Earlier this week Allied Irish admitted to "incorrect reporting of missed repayments by customers, which made their credit records look worse than they actually were" and apologised to 12,000 affected customers.
It seems AIB had been supplying incorrect information to the Irish Credit Board for six years

THE DATA Protection Commissioner will extend its investigation into the misreporting of customer arrears details by AIB to see how it and the other main Irish lenders reported restructured loan cases to the Irish Credit Bureau (ICB).

Deputy commissioner Gary Davis said AIB may have misreported arrears details for another 5,000 customers who were in financial difficulty and had their loans restructured to allow them to make some form of repayments.



The commissioner intends to widen its investigation into the reporting of arrears cases by AIB to the other major Irish banks and the country’s largest credit unions.

Mr Davis said the commissioner would start examining the reporting to the ICB by Bank of Ireland, Permanent TSB, Ulster Bank and the credit unions next month.

“We are going to have to go broader because there is no reason to believe that if the error happened at AIB, then it could not have occurred elsewhere,” he said.
http://www.irishtimes.com/newspaper/finance/2012/0810/1224321888589.html

C. Flower
10-08-2012, 06:10 AM
Another smelly can of worms in the Irish banking system is being poked to see what falls out.
Earlier this week Allied Irish admitted to "incorrect reporting of missed repayments by customers, which made their credit records look worse than they actually were" and apologised to 12,000 affected customers.
It seems AIB had been supplying incorrect information to the Irish Credit Board for six years

http://www.irishtimes.com/newspaper/finance/2012/0810/1224321888589.html

How odd. I wonder why only for the last six years?

It takes something to go from a system that works to one that doesn't.

Captain Con O'Sullivan
10-08-2012, 06:37 AM
It'll end up that the only people whose credit records are unaffected by Irish banks are those who defaulted on massive loans and had their 'investments' taken over by NAMA.

Slim Buddha
10-08-2012, 06:56 AM
I am amazed that people find this is surprising in any way. I haven't believed anything put out by any Irish bank for years, simply on the basis that regardless of what an Irish bank says or does, the absence of any form of meaningful sanction has meant that for decades they could do anything they wanted. No regulation, no sanctions, no meaningful controls and the ability to browbeat the state in the form of ignorant, spineless and deferential politicians adds up to an unbeatable business model.

C. Flower
10-08-2012, 07:00 AM
I am amazed that people find this is surprising in any way. I haven't believed anything put out by any Irish bank for years, simply on the basis that regardless of what an Irish bank says or does, the absence of any form of meaningful sanction has meant that for decades they could do anything they wanted.

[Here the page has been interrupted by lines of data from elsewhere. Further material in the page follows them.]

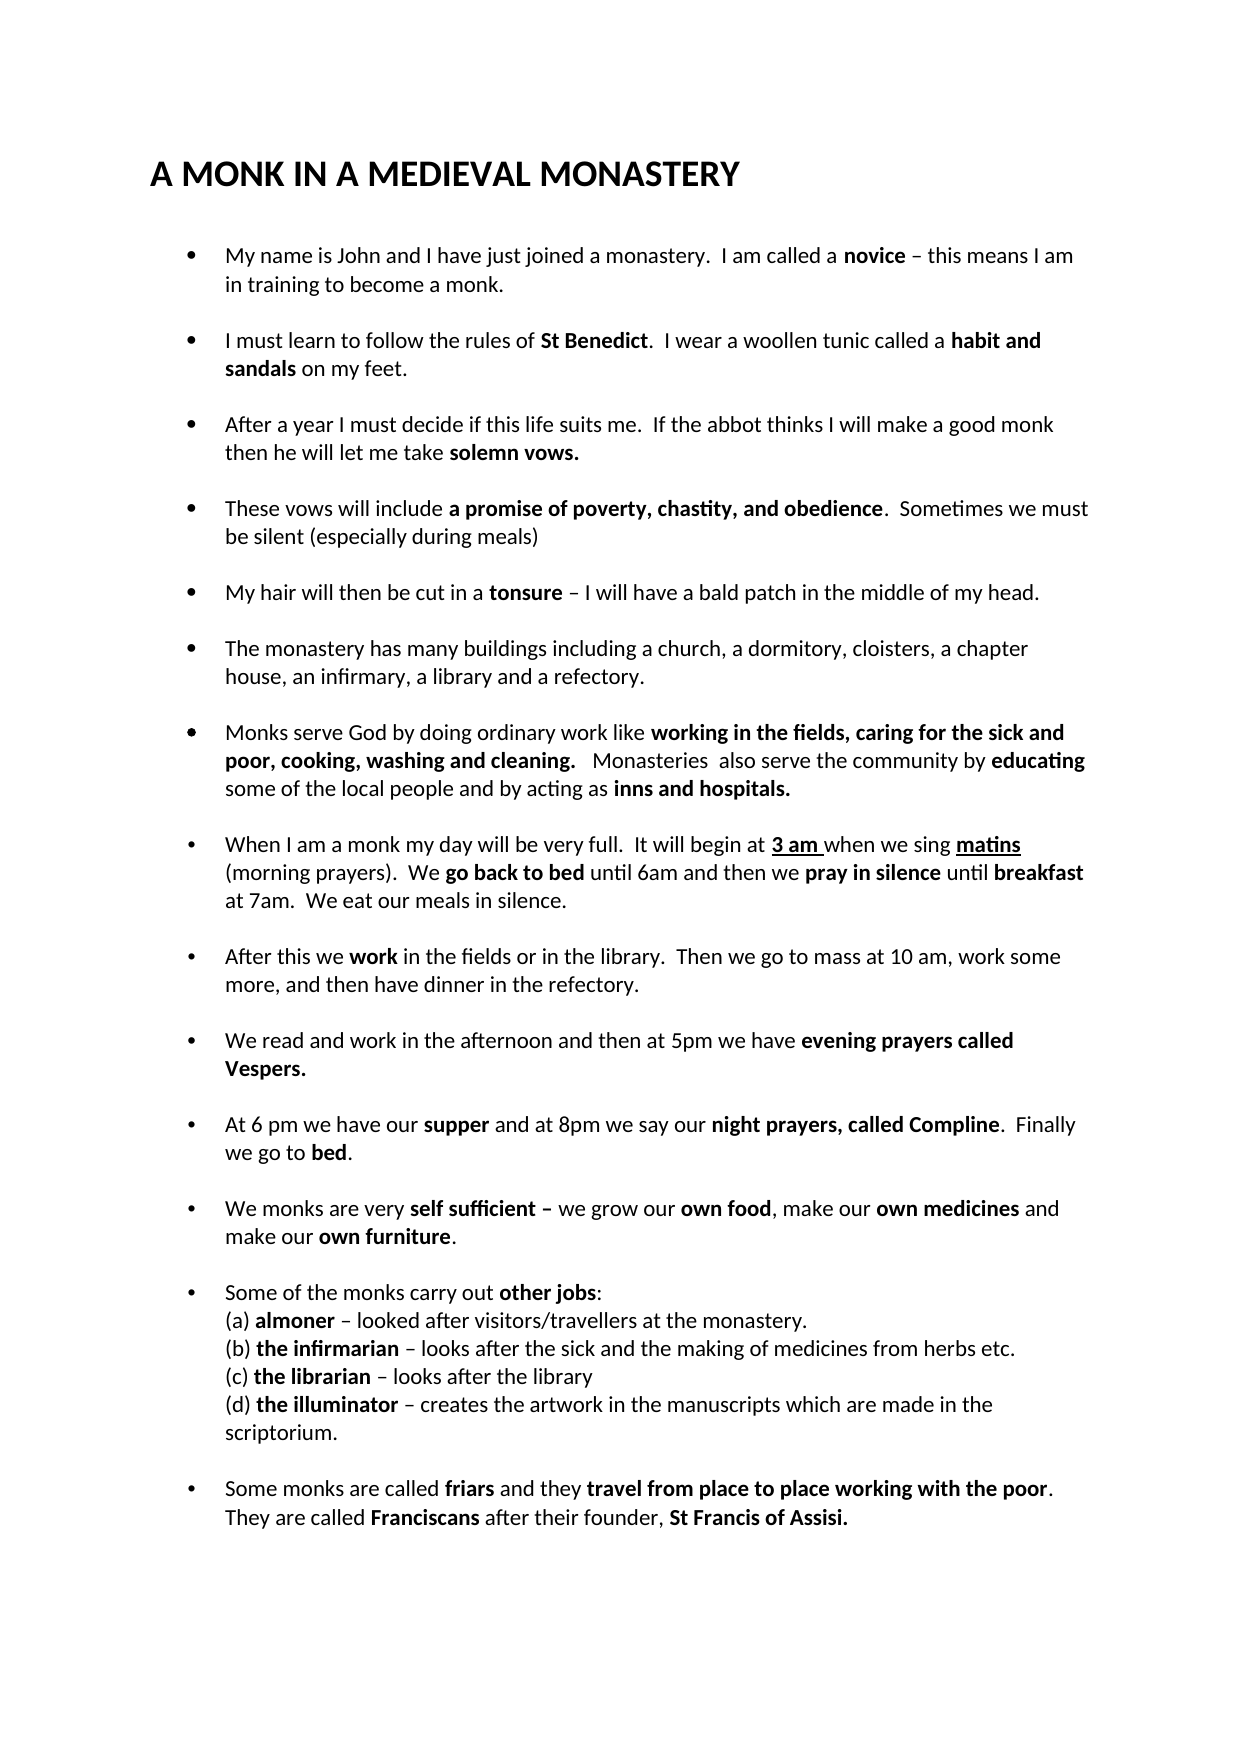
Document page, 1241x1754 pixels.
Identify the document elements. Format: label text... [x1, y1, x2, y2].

list The monastery has many buildings including a church, a dormitory, cloisters, a chapter house, an infirmary, a library and a refectory. [187, 634, 1090, 690]
list I must learn to follow the rules of St Benedict. I wear a woollen tunic called a habit and sandals on my feet. [187, 326, 1090, 382]
list After this we work in the fields or in the library. Then we go to mass at 10 am, work some more, and then have dinner in the refectory. [187, 942, 1090, 998]
list Monks serve God by doing ordinary work like working in the fields, caring for the sick and poor, cooking, washing and cleaning. Monasteries also serve the community by educating some of the local people and by acting as inns and hospitals. [187, 718, 1090, 802]
list These vows will include a promise of poverty, chastity, and obedience. Sometimes we must be silent (especially during meals) [187, 494, 1090, 550]
text (c) the librarian – looks after the library [225, 1362, 1090, 1391]
list My name is John and I have just joined a monastery. I am called a novice – this means I am in training to become a monk. [187, 242, 1090, 298]
list We read and work in the afternoon and then at 5pm we have evening prayers called Vespers. [187, 1026, 1090, 1082]
list At 6 pm we have our supper and at 8pm we say our night prayers, called Compline. Finally we go to bed. [187, 1110, 1090, 1166]
list When I am a monk my day will be very full. It will begin at 3 am when we sing matins (morning prayers). We go back to bed until 6am and then we pray in silence until breakfast at 7am. We eat our meals in silence. [187, 830, 1090, 914]
list My hair will then be cut in a tonsure – I will have a bald patch in the middle of my head. [187, 578, 1090, 606]
list Some of the monks carry out other jobs: [187, 1278, 1090, 1306]
text (d) the illuminator – creates the artwork in the manuscripts which are made in the scriptorium. [225, 1391, 1090, 1447]
text (a) almoner – looked after visitors/travellers at the monastery. [225, 1306, 1090, 1334]
text A MONK IN A MEDIEVAL MONASTERY [150, 150, 1090, 196]
text (b) the infirmarian – looks after the sick and the making of medicines from herbs etc. [225, 1334, 1090, 1362]
list We monks are very self sufficient – we grow our own food, make our own medicines and make our own furniture. [187, 1194, 1090, 1250]
list After a year I must decide if this life suits me. If the abbot thinks I will make a good monk then he will let me take solemn vows. [187, 410, 1090, 466]
list Some monks are called friars and they travel from place to place working with the poor. They are called Franciscans after their founder, St Francis of Assisi. [187, 1474, 1090, 1531]
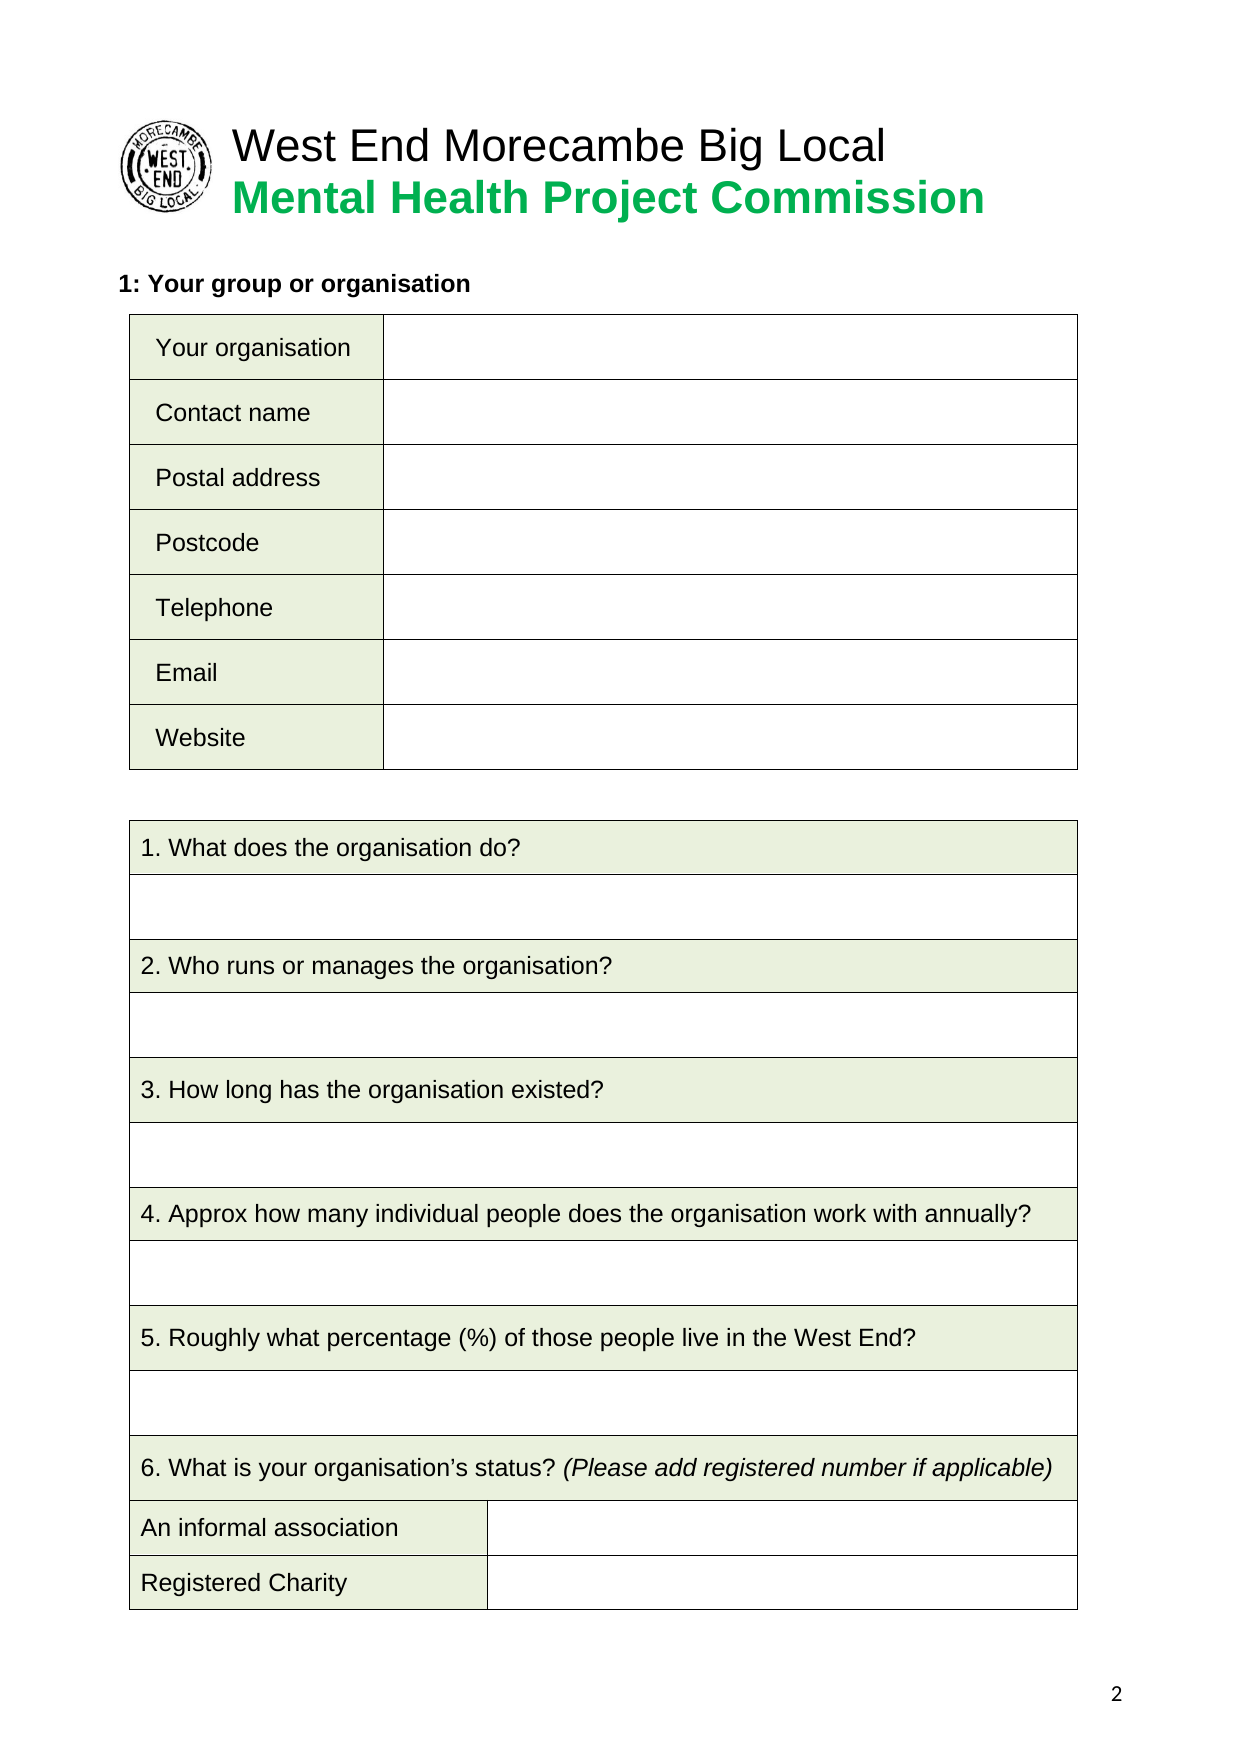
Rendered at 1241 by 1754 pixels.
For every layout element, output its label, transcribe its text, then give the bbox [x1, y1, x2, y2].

No regulation, no sanctions, no meaningful controls and the ability to browbeat the state in the form of ignorant, spineless and deferential politicians adds up to an unbeatable business model.

Well, not altogether ignorant and deferential as several of them got very large loans written off.

Slim Buddha
10-08-2012, 07:40 AM
Well, not altogether ignorant and deferential as several of them got very large loans written off.

And great business for the bank. Write off a few loans and get unlimited taxpayers money to underwrite catastrophic mistakes made by idiot, arrogant directors.